European politicians talk endlessly about the rule of law, justice, human dignity and freedom of movement. But those words fade fast when the issue of migration pops up, replaced by endless efforts to stop migrants and refugees at the border or, failing that, strand them in border countries or imagine ways to push them back across the EU borders.
Of course, this same dynamic exists in the United Kingdom, the United States, Australia and other destination countries where concerns about migration are being weaponized by politicians who recognize political opportunity when they see it. In a year when Europeans will choose a new EU Parliament, the Americans a new president, and scores of other countries new leaders, migration seems to be on the ballot as much as democracy itself.

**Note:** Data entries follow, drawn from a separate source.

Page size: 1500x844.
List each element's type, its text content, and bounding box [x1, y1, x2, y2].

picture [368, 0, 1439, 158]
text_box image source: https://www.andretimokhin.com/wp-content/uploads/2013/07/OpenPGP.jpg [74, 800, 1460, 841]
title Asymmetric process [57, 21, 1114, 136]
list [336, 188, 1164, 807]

How should migrants, refugees, and asylum seekers be treated? How to balance political forces and legal commitments. Can the obvious competition to harden borders, be reversed? And from where will the leadership come for better policy?

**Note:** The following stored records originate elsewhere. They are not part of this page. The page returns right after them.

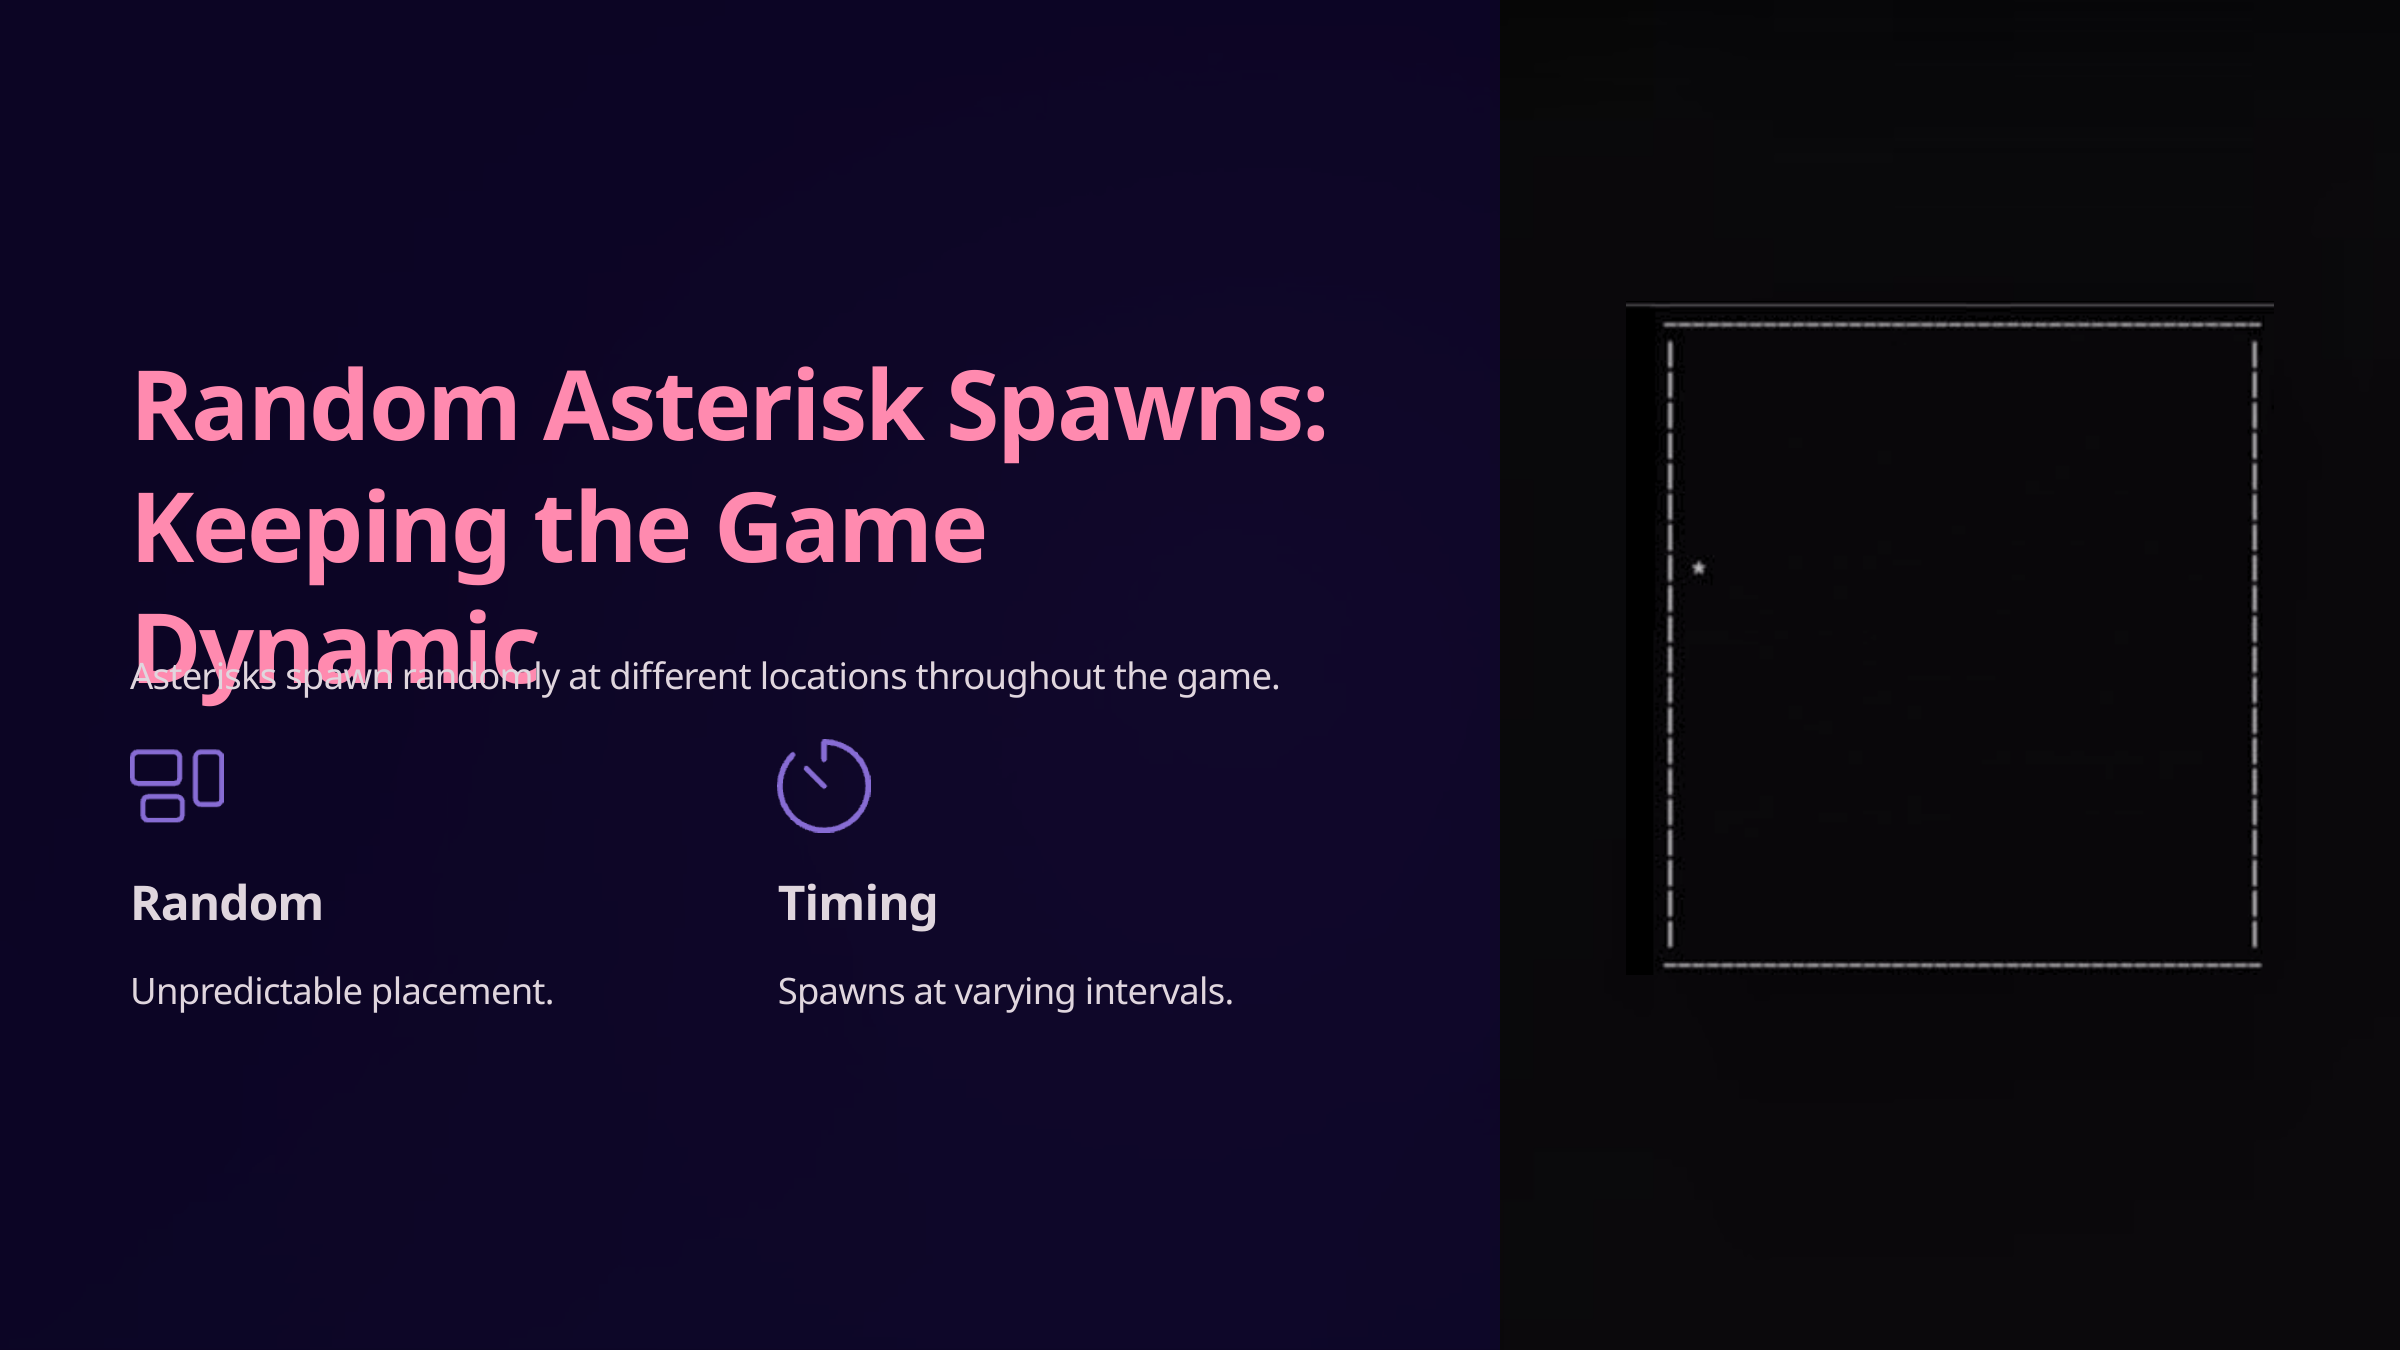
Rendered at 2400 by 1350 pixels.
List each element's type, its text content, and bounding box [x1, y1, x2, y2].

picture [1499, 0, 2400, 1350]
text_box Random Asterisk Spawns: Keeping the Game Dynamic [130, 337, 1370, 582]
text_box Random [130, 869, 619, 931]
text_box Unpredictable placement. [130, 952, 722, 1013]
text_box Timing [777, 869, 1267, 931]
text_box Spawns at varying intervals. [777, 952, 1370, 1013]
picture [130, 739, 224, 833]
text_box Asterisks spawn randomly at different locations throughout the game. [130, 637, 1370, 698]
picture [777, 739, 871, 833]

Sergio Carrera, a migration expert at the Centre for European Policy Studies in Brussels, thinks that much of what passes for European migration policy is deeply flawed not only because it violates basic European values, but also because it is ineffective.
What do you think: should Europe welcome more migrants and refugees?
ABOUT OUR GUEST
Sergio Carrera is Senior Research Fellow and Head of the Justice and Home Affairs unit at CEPS. Sergio is also Visiting Fellow at the Migration Policy Centre (MPC) in the European University Institute (EUI) in Florence (Italy), Visiting Professor at the Paris School of International Affairs (PSIA) at Sciences Po (France), and Honorary Professor at the School of Law in Queen Mary University of London (UK).
His main research interests are on EU justice and home affairs (JHA) law and Area of Freedom, Security and Justice policy, with particular focus on migration, asylum, citizenship and Schengen policies. His areas of expertise also cover EU criminal justice law and police cooperation, and their impact on data protection/privacy and the rights of the defence.